### WRITTEN TASKS
1. Name the columns of the DataFrame created in the post on sorting polars rows.
2. Extract every line of the entries that contains the string "right".

### SUPPLIED PASSAGE
--

Sort values in each row of polars df

Tags:

If your data size isn’t too big, here’s an easy solution. Let’s say you have this data:

import polars as pl
import numpy as np

df = pl.DataFrame({
    "A": [3, 4, 2],
    "B": [1, 5, 0],
    "C": [0, 1, 3]}
)

Use this function to sort values across chosen columns but within each row.

def sort(df, cols):
    orig_cols = df.columns
    rows = []
    for r in df.select(cols).rows():
        rows.append(sorted(r))
    rows = list(map(list, zip(*rows)))  # transpose
    sorted_df = pl.DataFrame(
        rows, {k: v for k, v in df.schema.items() if k in cols}
    )
    other_df = df.select(pl.col("*").exclude(cols))
    df = pl.concat((sorted_df, other_df), how="horizontal")
    return df.select(orig_cols)

As an example, if we sort across [“A”, “C”]:

print(sort(df, ["A", "C"]))
shape: (3, 3)
┌─────┬─────┬─────┐
│ A   ┆ B   ┆ C   │
│ --- ┆ --- ┆ --- │
│ i64 ┆ i64 ┆ i64 │
╞═════╪═════╪═════╡
│ 0   ┆ 1   ┆ 3   │
│ 1   ┆ 5   ┆ 4   │
│ 2   ┆ 0   ┆ 3   │
└─────┴─────┴─────┘

--

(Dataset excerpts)
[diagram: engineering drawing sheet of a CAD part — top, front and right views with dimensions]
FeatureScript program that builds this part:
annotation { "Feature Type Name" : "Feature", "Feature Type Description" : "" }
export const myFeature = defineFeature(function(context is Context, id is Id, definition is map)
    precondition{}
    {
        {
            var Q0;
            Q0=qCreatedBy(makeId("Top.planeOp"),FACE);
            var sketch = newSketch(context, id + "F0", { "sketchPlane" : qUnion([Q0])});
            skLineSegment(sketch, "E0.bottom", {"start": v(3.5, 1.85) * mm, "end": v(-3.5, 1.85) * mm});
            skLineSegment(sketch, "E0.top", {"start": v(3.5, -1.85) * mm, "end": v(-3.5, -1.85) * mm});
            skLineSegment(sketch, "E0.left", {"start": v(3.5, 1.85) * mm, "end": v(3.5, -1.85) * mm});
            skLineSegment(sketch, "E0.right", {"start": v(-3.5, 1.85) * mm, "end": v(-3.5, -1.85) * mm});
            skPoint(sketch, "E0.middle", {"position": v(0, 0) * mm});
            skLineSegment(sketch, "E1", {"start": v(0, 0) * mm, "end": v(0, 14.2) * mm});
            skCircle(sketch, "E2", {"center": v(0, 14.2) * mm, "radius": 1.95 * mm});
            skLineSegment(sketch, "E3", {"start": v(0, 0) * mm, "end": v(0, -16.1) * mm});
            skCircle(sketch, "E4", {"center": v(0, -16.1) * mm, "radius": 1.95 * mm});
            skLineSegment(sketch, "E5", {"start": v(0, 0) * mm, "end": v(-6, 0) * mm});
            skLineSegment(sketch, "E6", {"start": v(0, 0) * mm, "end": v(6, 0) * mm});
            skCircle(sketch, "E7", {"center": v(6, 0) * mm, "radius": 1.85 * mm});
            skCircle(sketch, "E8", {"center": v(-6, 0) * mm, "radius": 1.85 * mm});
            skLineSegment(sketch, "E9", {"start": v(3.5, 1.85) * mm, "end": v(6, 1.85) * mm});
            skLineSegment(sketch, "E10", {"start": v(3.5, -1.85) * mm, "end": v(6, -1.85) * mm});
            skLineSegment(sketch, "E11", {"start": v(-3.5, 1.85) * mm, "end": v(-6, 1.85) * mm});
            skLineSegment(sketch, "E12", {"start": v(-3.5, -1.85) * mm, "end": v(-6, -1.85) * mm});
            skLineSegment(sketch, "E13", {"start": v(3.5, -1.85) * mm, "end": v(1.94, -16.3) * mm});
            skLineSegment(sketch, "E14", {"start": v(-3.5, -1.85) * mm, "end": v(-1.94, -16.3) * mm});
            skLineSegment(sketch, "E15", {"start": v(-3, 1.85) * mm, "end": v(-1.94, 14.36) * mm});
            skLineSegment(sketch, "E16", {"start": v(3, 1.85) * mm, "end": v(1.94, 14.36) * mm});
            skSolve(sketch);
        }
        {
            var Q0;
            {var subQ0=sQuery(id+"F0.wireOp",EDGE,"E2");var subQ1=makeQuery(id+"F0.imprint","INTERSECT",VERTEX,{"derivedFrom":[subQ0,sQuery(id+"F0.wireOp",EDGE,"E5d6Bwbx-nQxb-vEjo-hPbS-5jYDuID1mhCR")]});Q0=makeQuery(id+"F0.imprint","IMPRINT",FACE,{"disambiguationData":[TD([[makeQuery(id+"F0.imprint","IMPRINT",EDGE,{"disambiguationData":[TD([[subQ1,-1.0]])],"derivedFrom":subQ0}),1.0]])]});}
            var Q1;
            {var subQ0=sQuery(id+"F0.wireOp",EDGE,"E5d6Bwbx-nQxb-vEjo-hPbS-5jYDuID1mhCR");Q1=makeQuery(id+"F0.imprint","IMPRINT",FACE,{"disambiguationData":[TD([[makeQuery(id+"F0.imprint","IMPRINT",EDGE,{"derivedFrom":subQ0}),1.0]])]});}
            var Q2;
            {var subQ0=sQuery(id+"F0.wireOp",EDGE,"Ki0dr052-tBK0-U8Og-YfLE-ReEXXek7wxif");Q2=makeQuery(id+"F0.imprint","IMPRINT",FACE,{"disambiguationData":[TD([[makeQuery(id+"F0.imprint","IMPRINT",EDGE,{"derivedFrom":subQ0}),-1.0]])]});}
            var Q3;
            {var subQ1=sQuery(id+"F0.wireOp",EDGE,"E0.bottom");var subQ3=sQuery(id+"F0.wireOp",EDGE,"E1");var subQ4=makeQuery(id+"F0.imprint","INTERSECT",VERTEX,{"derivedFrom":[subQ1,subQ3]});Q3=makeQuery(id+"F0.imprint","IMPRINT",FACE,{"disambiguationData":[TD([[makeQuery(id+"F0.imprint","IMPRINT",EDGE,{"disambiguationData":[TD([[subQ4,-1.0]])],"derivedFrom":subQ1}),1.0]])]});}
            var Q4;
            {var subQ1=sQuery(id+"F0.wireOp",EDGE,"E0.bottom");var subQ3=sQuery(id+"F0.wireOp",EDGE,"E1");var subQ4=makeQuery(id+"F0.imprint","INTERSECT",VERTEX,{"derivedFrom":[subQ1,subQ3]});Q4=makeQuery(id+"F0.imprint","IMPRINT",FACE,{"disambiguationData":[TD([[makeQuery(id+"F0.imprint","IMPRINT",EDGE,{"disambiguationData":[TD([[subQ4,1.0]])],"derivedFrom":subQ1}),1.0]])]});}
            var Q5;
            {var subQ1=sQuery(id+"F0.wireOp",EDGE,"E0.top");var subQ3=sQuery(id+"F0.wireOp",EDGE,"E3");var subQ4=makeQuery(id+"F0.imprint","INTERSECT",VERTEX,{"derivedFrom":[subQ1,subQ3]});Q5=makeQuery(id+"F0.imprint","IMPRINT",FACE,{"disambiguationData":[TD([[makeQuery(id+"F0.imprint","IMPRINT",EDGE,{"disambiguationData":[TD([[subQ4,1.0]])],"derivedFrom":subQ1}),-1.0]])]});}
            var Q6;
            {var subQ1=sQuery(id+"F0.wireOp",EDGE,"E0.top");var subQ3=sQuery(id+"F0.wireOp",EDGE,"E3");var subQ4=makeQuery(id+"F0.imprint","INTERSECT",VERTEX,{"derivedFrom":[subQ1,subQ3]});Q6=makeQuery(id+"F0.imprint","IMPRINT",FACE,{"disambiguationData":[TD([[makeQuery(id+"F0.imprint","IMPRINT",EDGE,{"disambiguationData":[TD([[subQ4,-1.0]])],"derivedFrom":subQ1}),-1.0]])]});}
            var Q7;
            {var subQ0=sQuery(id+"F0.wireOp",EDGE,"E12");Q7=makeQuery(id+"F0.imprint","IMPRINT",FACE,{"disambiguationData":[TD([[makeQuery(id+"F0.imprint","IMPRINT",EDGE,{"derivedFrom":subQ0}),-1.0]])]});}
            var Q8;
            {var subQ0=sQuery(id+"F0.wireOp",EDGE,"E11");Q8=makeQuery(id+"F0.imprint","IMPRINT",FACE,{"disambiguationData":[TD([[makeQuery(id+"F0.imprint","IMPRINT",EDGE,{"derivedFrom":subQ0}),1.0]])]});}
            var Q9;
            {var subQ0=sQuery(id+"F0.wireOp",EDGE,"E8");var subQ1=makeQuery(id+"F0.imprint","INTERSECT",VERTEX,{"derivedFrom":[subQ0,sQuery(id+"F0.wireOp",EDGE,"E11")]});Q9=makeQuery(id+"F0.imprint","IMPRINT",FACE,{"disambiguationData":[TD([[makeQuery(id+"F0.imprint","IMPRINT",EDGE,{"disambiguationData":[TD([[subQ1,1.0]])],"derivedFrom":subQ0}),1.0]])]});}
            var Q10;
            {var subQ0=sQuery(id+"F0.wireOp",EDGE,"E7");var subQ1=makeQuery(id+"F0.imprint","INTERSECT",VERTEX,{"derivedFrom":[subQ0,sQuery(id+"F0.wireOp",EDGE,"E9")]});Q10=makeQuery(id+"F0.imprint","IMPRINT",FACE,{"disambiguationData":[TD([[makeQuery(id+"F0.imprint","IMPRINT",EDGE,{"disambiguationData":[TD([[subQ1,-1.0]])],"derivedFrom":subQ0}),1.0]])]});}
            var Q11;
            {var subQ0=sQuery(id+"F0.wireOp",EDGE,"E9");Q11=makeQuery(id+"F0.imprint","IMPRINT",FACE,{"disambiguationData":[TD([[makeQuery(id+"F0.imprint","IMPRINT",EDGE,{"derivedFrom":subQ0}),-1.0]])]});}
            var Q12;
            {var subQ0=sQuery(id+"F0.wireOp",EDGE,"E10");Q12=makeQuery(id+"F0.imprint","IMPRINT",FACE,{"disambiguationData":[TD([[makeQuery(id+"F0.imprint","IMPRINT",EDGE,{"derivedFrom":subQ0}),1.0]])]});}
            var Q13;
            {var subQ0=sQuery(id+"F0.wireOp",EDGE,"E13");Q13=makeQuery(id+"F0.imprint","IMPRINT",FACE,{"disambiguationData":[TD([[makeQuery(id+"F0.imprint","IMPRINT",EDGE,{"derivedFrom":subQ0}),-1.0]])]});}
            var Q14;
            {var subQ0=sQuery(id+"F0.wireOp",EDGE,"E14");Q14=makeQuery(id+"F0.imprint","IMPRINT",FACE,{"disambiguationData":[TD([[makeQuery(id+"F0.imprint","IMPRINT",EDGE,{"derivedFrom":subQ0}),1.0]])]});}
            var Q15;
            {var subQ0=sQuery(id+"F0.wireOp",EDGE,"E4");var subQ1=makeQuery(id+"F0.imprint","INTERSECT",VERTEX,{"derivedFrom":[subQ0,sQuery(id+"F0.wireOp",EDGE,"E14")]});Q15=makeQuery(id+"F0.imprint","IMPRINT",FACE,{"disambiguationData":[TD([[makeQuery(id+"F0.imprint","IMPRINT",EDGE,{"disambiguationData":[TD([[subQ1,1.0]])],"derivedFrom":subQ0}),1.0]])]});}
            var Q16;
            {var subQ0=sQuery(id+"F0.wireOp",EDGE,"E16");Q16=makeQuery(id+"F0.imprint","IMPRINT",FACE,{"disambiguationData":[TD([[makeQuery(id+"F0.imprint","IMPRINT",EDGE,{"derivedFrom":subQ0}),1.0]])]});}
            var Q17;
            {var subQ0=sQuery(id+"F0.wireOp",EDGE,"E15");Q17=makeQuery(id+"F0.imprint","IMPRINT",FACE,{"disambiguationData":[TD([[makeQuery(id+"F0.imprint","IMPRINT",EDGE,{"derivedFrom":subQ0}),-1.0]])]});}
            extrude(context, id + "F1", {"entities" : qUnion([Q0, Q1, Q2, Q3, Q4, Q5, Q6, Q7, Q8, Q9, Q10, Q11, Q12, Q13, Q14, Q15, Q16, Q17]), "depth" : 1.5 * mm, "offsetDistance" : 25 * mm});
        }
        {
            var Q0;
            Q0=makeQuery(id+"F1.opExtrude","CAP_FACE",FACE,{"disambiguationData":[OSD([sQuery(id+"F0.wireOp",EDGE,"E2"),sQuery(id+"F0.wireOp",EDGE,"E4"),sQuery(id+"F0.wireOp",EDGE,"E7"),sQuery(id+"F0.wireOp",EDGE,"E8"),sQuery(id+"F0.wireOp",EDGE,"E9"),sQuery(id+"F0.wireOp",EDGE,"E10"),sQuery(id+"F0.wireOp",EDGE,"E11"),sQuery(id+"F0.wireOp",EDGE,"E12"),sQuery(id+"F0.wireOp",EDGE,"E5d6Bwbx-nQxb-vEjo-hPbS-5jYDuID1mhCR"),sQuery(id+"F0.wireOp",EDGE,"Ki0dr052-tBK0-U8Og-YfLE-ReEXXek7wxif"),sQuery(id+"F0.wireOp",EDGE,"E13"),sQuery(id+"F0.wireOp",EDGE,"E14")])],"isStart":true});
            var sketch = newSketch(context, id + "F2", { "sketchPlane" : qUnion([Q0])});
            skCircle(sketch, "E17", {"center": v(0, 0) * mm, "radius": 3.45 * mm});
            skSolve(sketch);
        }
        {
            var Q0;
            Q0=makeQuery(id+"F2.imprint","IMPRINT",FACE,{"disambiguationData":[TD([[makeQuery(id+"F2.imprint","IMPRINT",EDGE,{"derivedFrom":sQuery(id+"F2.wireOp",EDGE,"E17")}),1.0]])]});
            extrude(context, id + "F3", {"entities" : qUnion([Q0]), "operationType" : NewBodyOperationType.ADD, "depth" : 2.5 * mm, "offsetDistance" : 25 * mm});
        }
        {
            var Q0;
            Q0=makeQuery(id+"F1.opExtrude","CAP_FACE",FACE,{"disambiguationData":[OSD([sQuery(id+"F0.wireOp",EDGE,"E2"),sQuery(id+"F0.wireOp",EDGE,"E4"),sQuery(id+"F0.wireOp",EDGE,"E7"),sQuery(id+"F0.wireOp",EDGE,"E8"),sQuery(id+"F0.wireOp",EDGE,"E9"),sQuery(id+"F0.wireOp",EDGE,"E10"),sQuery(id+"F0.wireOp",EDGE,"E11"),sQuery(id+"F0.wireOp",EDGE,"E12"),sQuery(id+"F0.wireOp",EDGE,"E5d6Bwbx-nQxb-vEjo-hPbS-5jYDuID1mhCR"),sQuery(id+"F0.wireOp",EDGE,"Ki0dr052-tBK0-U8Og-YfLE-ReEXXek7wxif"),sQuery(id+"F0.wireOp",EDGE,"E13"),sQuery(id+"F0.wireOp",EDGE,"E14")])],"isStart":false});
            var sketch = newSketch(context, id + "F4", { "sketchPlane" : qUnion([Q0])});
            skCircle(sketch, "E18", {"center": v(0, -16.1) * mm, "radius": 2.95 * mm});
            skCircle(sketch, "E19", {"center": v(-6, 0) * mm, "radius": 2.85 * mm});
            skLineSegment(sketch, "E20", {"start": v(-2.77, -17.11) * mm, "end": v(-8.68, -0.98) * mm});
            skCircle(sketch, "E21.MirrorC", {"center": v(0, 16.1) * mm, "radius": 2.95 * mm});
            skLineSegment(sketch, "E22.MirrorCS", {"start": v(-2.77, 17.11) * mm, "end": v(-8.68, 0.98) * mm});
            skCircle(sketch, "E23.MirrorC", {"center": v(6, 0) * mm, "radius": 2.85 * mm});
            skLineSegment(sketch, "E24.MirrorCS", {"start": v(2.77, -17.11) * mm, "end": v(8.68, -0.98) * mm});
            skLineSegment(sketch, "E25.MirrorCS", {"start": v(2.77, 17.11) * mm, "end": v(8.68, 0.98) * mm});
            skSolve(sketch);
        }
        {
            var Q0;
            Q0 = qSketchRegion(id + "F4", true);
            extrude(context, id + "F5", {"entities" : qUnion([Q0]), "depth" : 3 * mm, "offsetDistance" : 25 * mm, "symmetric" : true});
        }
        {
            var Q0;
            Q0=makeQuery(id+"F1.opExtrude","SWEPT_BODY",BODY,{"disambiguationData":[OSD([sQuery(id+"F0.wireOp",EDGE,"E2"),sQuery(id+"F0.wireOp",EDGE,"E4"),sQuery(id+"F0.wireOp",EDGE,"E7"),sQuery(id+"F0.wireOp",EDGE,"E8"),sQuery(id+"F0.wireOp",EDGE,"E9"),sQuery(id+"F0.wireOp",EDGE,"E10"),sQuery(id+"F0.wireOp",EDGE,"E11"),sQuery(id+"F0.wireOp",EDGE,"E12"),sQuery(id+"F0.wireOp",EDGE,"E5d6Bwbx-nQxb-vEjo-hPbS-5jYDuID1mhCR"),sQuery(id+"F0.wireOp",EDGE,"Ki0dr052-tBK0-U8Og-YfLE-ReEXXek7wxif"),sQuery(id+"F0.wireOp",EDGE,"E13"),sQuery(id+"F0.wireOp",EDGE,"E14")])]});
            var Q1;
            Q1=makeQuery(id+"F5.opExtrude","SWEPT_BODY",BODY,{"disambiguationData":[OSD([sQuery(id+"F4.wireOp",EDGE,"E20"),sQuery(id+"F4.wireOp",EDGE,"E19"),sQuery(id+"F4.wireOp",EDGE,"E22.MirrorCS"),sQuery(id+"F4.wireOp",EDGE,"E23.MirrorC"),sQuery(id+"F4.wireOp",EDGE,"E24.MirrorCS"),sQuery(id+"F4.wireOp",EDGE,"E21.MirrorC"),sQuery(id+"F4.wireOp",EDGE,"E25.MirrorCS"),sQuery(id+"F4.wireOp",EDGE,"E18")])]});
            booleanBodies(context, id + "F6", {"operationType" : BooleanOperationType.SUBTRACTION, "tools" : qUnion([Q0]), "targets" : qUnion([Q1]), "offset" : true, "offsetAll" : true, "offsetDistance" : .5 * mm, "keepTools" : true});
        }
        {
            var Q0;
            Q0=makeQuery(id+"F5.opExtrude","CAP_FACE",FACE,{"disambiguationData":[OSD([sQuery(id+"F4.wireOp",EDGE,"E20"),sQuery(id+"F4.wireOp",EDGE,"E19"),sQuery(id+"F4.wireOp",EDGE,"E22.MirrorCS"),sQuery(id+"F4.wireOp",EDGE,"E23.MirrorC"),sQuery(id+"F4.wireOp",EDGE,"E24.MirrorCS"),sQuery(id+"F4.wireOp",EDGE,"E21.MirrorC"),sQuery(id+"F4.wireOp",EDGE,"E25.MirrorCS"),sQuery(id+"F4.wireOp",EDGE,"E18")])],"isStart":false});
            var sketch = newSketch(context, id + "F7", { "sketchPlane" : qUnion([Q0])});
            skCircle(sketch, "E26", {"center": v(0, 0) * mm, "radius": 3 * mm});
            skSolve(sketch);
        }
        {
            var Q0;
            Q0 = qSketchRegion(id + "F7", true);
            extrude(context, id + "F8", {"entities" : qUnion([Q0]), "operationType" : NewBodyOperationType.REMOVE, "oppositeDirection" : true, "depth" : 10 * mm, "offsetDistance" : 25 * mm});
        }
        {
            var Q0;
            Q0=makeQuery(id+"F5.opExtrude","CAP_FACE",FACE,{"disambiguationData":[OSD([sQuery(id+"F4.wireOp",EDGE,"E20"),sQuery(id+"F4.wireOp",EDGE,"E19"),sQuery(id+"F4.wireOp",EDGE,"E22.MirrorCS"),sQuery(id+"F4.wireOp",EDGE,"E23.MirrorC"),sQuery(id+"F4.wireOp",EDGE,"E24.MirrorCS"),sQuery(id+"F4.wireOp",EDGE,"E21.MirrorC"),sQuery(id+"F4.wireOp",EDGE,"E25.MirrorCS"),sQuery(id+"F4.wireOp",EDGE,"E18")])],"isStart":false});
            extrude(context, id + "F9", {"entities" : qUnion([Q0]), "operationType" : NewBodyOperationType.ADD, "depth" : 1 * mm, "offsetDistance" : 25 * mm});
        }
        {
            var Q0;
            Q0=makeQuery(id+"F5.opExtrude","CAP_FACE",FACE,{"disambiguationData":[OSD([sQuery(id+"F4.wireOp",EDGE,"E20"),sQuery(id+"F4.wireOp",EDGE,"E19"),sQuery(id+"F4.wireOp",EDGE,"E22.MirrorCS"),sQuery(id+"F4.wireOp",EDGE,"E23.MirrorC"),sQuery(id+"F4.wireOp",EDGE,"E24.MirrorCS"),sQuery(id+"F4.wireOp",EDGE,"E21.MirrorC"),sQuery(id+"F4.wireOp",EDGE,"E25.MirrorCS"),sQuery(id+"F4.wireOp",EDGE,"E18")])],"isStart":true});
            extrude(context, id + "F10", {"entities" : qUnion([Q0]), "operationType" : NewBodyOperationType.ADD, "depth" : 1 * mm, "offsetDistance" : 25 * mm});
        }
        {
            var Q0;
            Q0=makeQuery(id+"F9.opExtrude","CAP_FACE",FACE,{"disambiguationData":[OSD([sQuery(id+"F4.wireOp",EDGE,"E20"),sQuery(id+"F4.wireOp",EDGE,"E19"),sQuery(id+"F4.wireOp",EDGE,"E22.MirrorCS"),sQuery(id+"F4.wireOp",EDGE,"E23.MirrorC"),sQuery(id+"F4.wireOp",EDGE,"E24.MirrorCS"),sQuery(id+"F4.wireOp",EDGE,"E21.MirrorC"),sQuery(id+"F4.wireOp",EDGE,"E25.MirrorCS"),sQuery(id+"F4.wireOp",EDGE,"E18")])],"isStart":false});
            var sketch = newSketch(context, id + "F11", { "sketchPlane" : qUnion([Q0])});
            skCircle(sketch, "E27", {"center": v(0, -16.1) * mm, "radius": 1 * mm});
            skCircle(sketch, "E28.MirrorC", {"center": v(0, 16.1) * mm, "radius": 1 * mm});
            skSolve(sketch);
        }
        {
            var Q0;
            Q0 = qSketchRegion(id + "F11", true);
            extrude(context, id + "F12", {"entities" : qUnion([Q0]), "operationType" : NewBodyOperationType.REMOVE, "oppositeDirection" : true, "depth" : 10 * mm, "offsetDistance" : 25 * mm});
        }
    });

--

### FINAL RESULTS
1. A, B, C

2.
[diagram: engineering drawing sheet of a CAD part — top, front and right views with dimensions]
            skLineSegment(sketch, "E0.right", {"start": v(-3.5, 1.85) * mm, "end": v(-3.5, -1.85) * mm});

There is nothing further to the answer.